Soca Music: The Importance of Resistance

Soca music is a genre that has been around for 50 years. It was the essence of carnival. The drums, the rhythm, the freedom of its music made it so special. Soca music is a crucial part of Trinidad and Tobago culture.

Natasha TL Norman is a producer, songwriter that grew up listening to the Soca genre. Attending carnival dance competitions, Natasha grew up surrounded by the cheerful music that she specialises on today.

“Maybe it was something I was always going to do.

I always liked writing. Just for myself. I don’t know why, in the back of my school draft books. I would have songs. Just songs. Music was all around.”

When recalling her earliest memories with music she remembers:

“My aunt, who is no longer with us, she was a headteacher. And I remember she used to play for her school, I remember her playing ‘Fur Elise’. She used to always do this thing where she would pass percussion instruments around to the children.”

Natasha was raised with the carnival. The lights, the music, the dancing; throughout her childhood, she was raised to know how to be a performer. She put herself out there and started working on her music. She participated in multiple competitions, producing, songwriting, and eventually led to her start to focus on Soca music.

“I think within me that it’s a sound that and gave me a lot of Joy. If people say it’s happy music, so there’s just something in it that makes you want to dance and feel free.

“It’s not choreographed because the traditions of it are about freedom. When you go on the road and when you go on the stage, essentially you are free to do whatever you want.”

Soca music was first introduced as a mixture of South Asian instruments with Calypso. Calypso functioned as a political protest. People would use it to mock authority using music to express their feelings towards the injustices happening around them.

The Soca genre has birthed multiple highly recognisable hits throughout the years. Some like Who Let the Dogs Out?’, ‘Turn Me On’ and ‘Follow the Leader’. Unfortunately, this remains something unknown by many music fans.
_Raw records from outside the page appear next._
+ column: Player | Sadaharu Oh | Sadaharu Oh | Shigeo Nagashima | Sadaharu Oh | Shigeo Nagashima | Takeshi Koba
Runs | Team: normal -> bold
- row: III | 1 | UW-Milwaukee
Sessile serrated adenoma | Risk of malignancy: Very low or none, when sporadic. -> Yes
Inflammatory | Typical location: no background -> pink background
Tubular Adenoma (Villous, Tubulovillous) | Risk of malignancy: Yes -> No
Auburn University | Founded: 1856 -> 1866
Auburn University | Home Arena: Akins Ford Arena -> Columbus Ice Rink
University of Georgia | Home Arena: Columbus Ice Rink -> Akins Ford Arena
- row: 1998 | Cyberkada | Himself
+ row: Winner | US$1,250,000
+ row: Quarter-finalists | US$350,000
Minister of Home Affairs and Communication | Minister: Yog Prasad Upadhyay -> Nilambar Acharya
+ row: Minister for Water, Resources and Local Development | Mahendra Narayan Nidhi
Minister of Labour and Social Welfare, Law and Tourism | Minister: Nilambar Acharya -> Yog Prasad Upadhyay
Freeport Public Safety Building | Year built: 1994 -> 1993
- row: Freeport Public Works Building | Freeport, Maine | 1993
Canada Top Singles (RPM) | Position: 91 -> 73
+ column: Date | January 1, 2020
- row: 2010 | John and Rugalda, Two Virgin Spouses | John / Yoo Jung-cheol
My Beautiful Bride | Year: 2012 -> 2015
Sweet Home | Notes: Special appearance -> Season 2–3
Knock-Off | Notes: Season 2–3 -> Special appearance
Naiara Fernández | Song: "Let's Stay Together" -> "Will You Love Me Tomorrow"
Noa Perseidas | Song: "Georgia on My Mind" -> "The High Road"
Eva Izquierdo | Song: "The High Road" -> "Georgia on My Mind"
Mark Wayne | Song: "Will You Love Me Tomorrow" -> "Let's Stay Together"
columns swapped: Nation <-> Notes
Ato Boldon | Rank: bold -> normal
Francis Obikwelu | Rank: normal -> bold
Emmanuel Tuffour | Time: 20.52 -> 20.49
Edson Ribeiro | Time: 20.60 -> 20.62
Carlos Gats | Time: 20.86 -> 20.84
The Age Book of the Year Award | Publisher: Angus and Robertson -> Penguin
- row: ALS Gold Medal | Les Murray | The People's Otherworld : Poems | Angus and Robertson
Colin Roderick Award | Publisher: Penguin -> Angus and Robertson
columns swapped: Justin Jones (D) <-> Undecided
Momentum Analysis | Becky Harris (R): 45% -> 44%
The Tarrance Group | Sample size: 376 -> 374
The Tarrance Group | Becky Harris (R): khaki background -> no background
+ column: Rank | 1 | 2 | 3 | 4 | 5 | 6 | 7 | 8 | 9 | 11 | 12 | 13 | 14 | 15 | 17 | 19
The Soca genre has been struggling for several years. One of the main events in Trinidad dedicated to the cultural music being cancelled last year. The international Soca Monarch competition has fallen out of popularity in recent years, and in other countries will remain over the lack of focus on participating with appropriate music.

With the decrease in the Soca genre listeners Natasha explains:

“There was this massive debate because people have been playing less and less Soca [during carnival] and a lot more genres.”

There is a callout for more artists to try and focus on releasing the genre beyond the Carnival holiday. People are desperate for the Soca genre to persist and for artists to continue producing and making Soca music.

With the Soca genre working as a seasonal reliant genre, without Carnival to solely amplify it, the genre will struggle further to gain listeners.

The possibility of social media applications such as TikTok, to be a solution in increasing Soca listenership, exists. It has been shown that even if a song does not flourish on the mainstream charts it could still prevail on the app. Social Media is seen by Natasha to have “levelled the playing field” for minority women. Despite the industry shutting those women down. These methods of promotion are open to anyone, in which music stays at the forefront of importance.